SELECTED EXCERPT.
- - -
Treatment for a diseased or damaged disc can involve the removal of the natural, damaged disc tissue, and the subsequent replacement of the disc with an implant, such as an interbody cage or fusion device, or a disc prosthesis. The implant should have an appropriate size and shape to complement the normal height of the disc and to contour the vertebral endplates adjacent the disc space to provide stability and, if a fusion device is being implanted, to promote fusion. If the shape of the vertebral endplates does not match the shape of the implant, shifting can occur resulting in misalignment of the vertebrae. Accordingly, it is important for the implant to correspond as closely as possible to the region of the intradiscal space that is receiving the implant.
Selection of a properly sized implant can be difficult due to the enclosed nature of the intervertebral disc space. X-rays generally reveal very little about the particular size and shape of the intradiscal space, and thus surgeons often have to rely on an estimated shape and size based on physiological factors, such as the patient's height, weight, etc., as well as the position of the vertebrae. While this method can be sufficient, the selection of an improperly sized implant can lead to problems. An oversized implant, for example, will be difficult to position between the adjacent vertebrae and can lead to long term problems once implanted. Moreover, due to the enclosed nature of the intervertebral disc space, it is virtually impossible for a surgeon to accurately evaluate the size and shape of the cavity, much less the matching of the implant with the vertebral endplates. Unfortunately, the sizing problem is not always discovered until the surgeon attempts to position the implant between the vertebrae. As a result, the implant will have been in direct contact with bodily fluids and will be contaminated and not recommended for reinsertion/implantations. Some implants can be virtually impossible to resterilize due to the nature of the materials from which they are made. In such cases, it is necessary to discard an expensive device.
To overcome this problem, trial implants and trial implant kits have been developed to assist surgeons in selecting an implant having the appropriate size and shape. U.S. Pat. No. 6,113,639 of Ray et al. discloses, for example, a trial implant kit containing several trial implants, each sized and shaped to simulate the size and shape of an available prosthetic implant. The surgeon can select an implant from the kit to temporarily position within the disc space to evaluate the size of the intradiscal space and the fit of a sample prosthesis. A contrast material can be injected into the nucleus cavity to view the trial implant with respect to the intradiscal space via a fluoroscope.
While fluoroscopy or x-ray can be effective to verify the placement of a trial implant, the image produced can be distorted by the large, opaque implant. This distortion can either shield or completely obscure the anatomical matching that the surgeon desires to verify. It can also be difficult to accurately assess whether the implant is in close contact with the complex geometries of the adjacent vertebral endplates.
Prior to implanting such an implant, it is also necessary to adequately prepare the surface of the vertebral endplates to ensure the best possible fit of the implant. This procedure typically entails removing the damaged disc and cleaning and shaping the endplate of each of the vertebrae. The sufficiency of the preparation of the endplate surface can influence the eventual fit of the implant and thus the outcome of the surgical procedure. However, existing techniques for assessing the endplate preparation to receive a desired implant are often insufficient to determine whether the endplate surfaces have been properly cleaned and the intervertebral space has been adequately prepared to accept the implant. In particular, it is difficult or impossible to view the disc space and the endplate surfaces. It is also challenging to accurately make free volume determinations or determine endplate contact area locations.
Accordingly, there remains a need for methods and devices for evaluating preparation of the surfaces of the adjacent vertebral bodies for accepting an implant and/or for performing a spinal fusion procedure.
- - -
STUDY MATERIAL.

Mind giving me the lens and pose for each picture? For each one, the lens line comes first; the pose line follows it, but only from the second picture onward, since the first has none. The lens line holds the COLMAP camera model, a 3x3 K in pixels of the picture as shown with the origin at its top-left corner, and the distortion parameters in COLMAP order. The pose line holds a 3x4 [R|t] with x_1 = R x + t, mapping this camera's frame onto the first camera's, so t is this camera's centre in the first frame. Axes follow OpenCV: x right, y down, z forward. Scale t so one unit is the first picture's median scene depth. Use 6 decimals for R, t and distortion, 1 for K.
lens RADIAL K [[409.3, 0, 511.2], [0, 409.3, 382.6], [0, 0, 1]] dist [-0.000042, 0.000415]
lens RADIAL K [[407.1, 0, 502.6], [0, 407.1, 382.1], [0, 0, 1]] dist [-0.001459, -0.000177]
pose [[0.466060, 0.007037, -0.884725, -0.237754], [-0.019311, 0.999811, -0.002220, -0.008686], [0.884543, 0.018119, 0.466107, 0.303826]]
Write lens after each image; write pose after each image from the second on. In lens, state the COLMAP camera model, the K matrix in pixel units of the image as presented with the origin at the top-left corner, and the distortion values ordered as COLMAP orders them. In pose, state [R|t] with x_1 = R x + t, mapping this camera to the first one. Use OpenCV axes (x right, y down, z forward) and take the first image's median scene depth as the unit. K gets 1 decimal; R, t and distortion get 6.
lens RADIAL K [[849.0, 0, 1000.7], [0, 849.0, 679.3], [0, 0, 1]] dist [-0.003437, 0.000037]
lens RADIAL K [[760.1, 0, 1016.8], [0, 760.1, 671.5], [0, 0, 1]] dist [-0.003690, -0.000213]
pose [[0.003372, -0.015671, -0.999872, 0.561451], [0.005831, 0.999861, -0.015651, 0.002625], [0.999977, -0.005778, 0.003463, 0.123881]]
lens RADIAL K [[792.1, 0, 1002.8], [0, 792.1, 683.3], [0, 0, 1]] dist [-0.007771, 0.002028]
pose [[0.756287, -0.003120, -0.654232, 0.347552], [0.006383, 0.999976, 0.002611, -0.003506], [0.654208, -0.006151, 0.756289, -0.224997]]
- - -
AIM OF THE TASK. Retype the passage on sizing spinal disc implants, everything from "To overcome this" down to "via a fluoroscope.".

EXERCISE ANSWER.
To overcome this problem, trial implants and trial implant kits have been developed to assist surgeons in selecting an implant having the appropriate size and shape. U.S. Pat. No. 6,113,639 of Ray et al. discloses, for example, a trial implant kit containing several trial implants, each sized and shaped to simulate the size and shape of an available prosthetic implant. The surgeon can select an implant from the kit to temporarily position within the disc space to evaluate the size of the intradiscal space and the fit of a sample prosthesis. A contrast material can be injected into the nucleus cavity to view the trial implant with respect to the intradiscal space via a fluoroscope.